**Reading passage:**
“Although we continue to engage with government ministries, donors, and organisations to find alternative sustainable support mechanisms for the hospital sector, the phase-out of the Hospital Program is expected to happen tentatively at the end of August,” Diogo Alcantara, ICRC’s spokesperson for Afghanistan, told Reuters on Thursday.
“The ICRC does not have the mandate nor the resources to maintain a fully functioning public healthcare sector in the longer term,” Alcantara said.
In April, ICRC said its governing board approved 430 million Swiss francs ($475.30 million) in cost reductions over 2023 and early 2024 and a rolling back of operations in some locations as budgets for humanitarian aid were expected to decrease.
There is growing alarm over cuts to aid to Afghanistan, where the U.N. humanitarian plan for 2023 is only 25% funded, even after the requested budget was downgraded from $4.6 billion to $3.2 billion.

**Data supplied:**
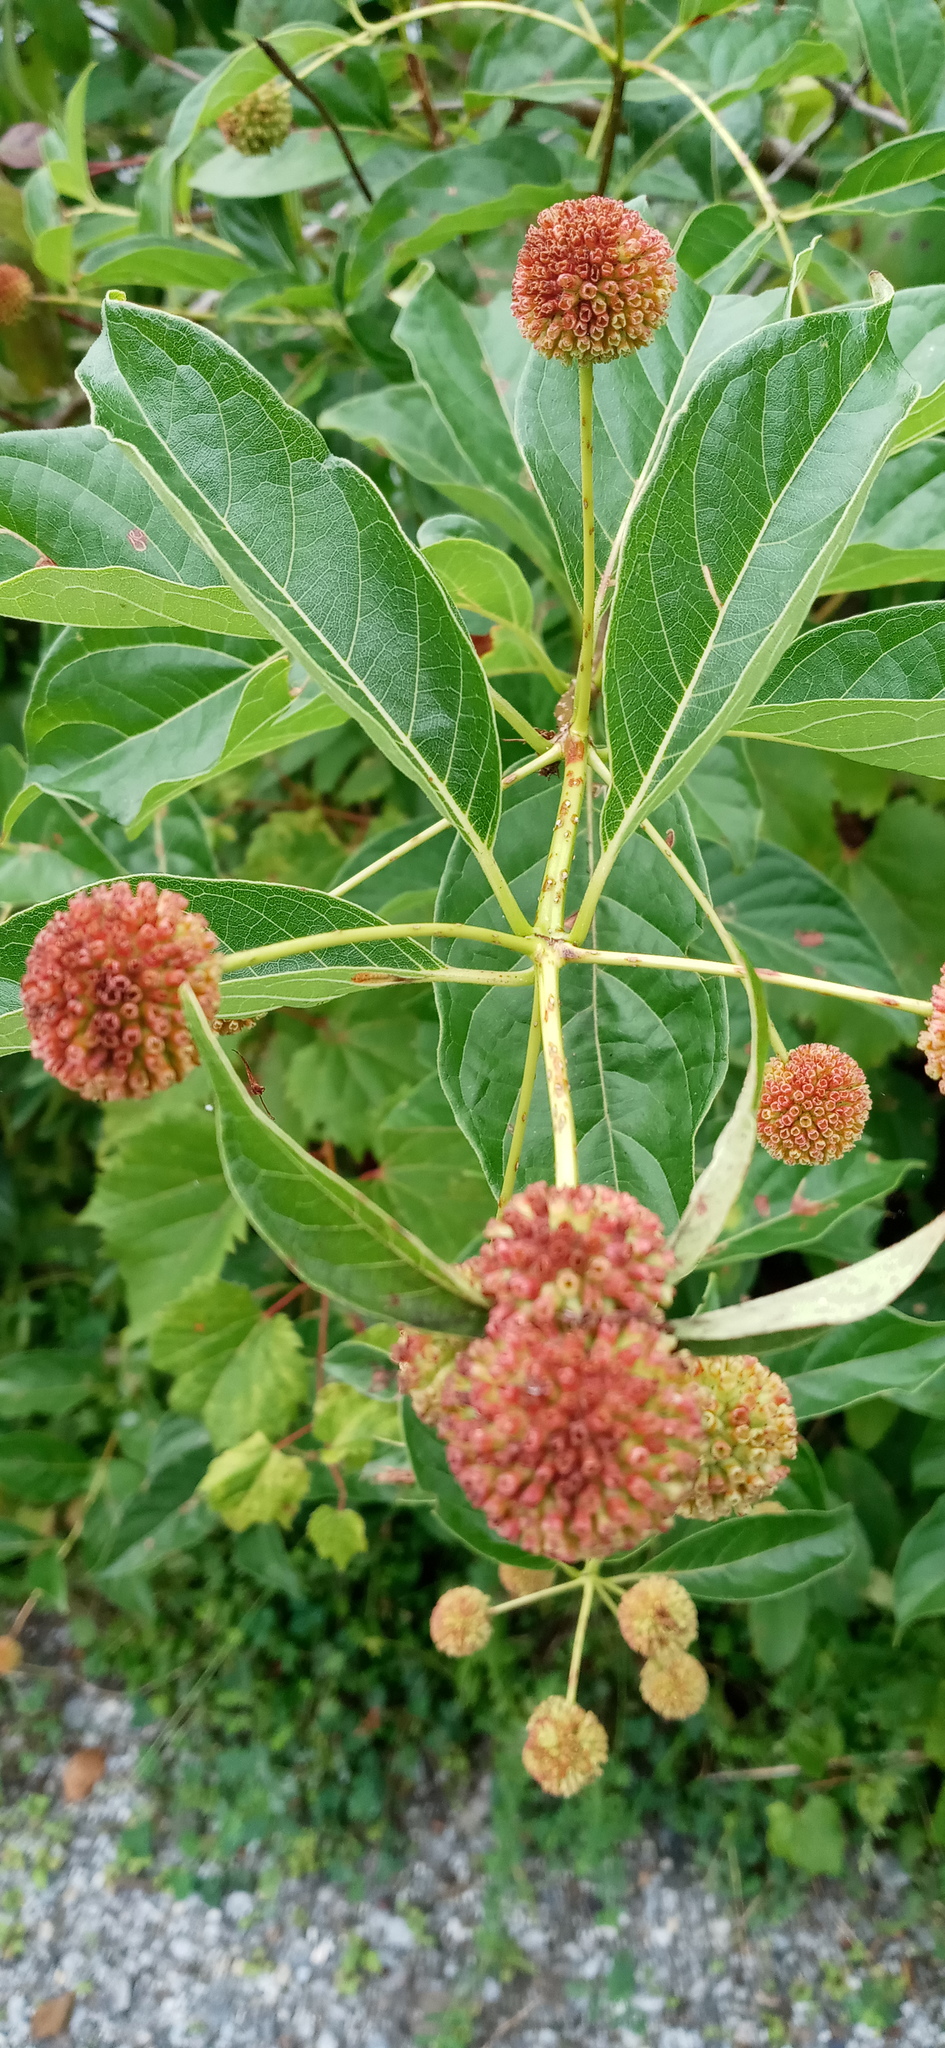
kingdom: Plantae
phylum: Tracheophyta
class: Magnoliopsida
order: Gentianales
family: Rubiaceae
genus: Cephalanthus
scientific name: Cephalanthus occidentalis
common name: Button-willow
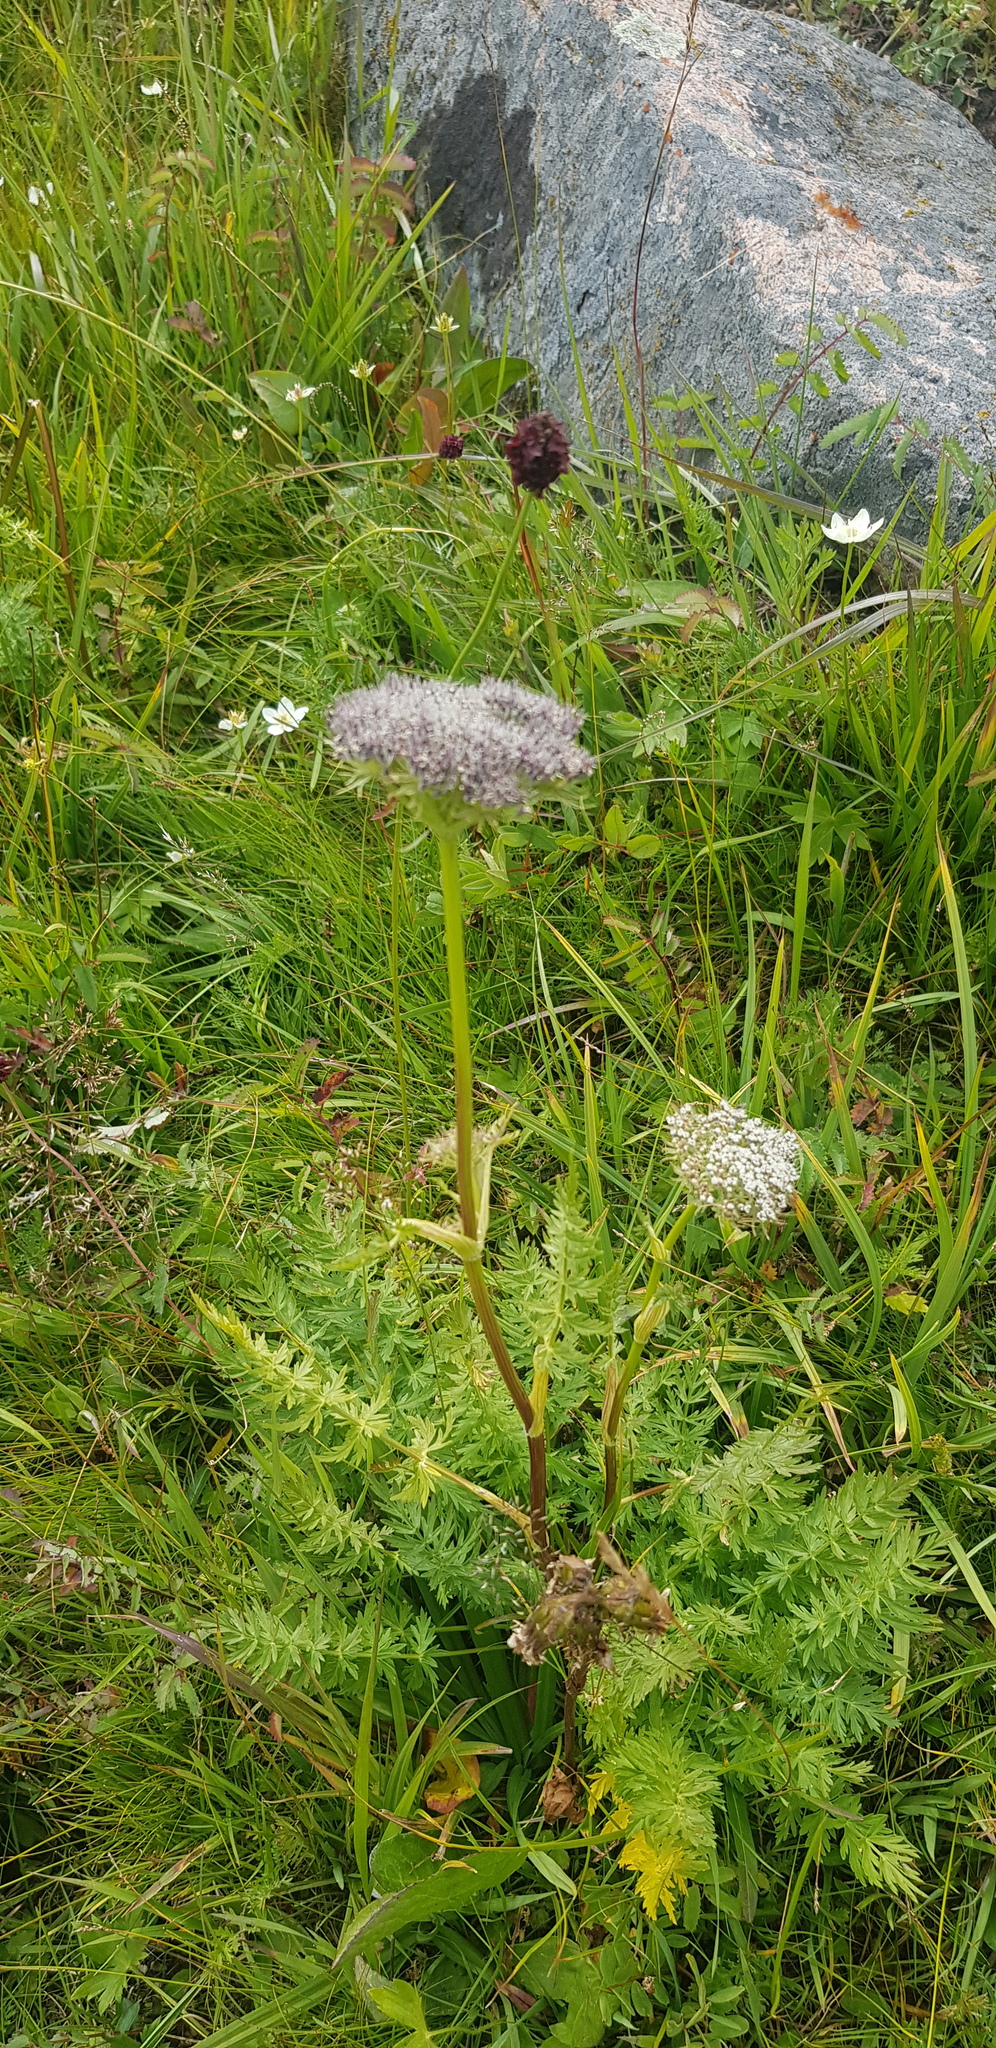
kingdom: Plantae
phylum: Tracheophyta
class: Magnoliopsida
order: Apiales
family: Apiaceae
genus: Seseli
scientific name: Seseli condensatum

**Task item:**
Using the passage on the ICRC hospital program in Afghanistan, mark each statement yes or no and quote the words of the passage that decide it.
1. The ICRC expects to phase out the Hospital Program at the end of August.
2. The U.N. humanitarian plan for Afghanistan for 2023 is fully funded.
3. The requested budget for the plan was raised from $3.2 billion to $4.6 billion.
The data are separate from the text and unrelated to it.

**Written response:**
1. Yes: "the phase-out of the Hospital Program is expected to happen tentatively at the end of August"
2. No: "the U.N. humanitarian plan for 2023 is only 25% funded"
3. No: "the requested budget was downgraded from $4.6 billion to $3.2 billion"